§ **What you need to do**: Within the material below, count each line holding the string "mieszkalny" and return the total alone.

§ **Records supplied**:
↓
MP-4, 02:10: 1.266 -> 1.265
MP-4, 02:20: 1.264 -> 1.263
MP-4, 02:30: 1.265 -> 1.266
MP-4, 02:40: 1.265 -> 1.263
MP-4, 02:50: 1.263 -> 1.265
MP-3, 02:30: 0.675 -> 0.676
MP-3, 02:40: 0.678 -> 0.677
↑
↓
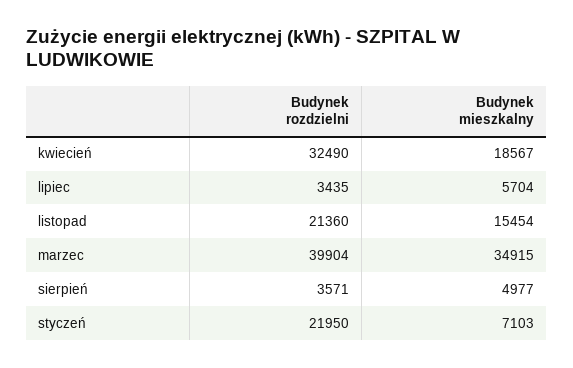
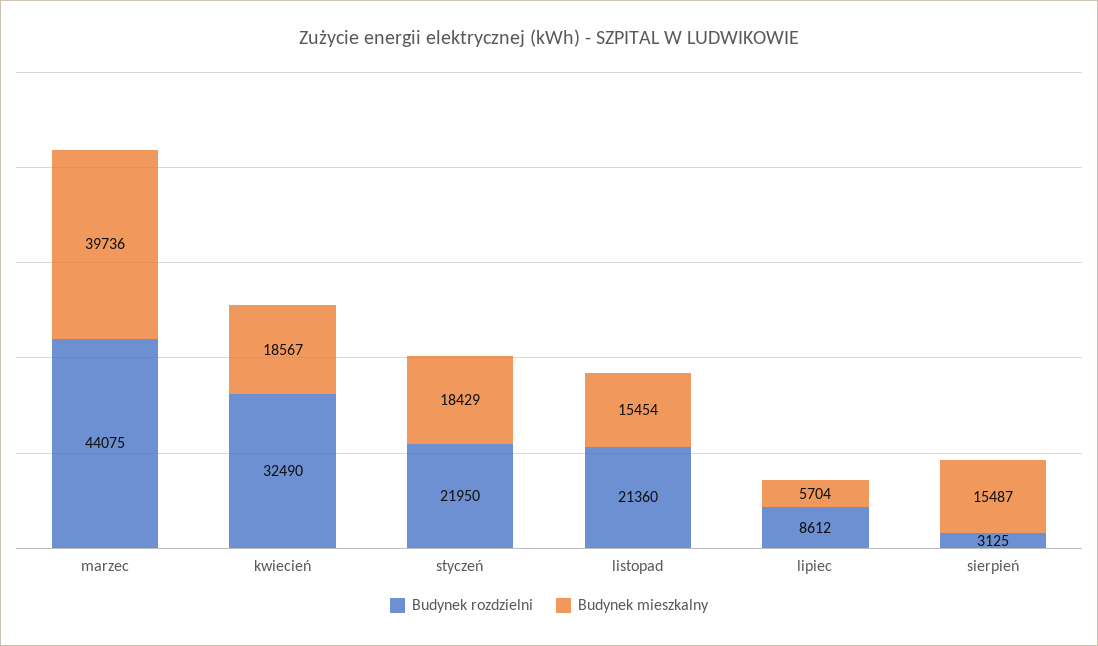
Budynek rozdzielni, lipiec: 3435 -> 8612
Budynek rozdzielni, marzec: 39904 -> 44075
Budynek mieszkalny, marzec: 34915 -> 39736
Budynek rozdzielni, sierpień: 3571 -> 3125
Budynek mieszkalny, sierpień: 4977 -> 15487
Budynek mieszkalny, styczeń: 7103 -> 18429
↑
§ **Answer to the exercise**: 3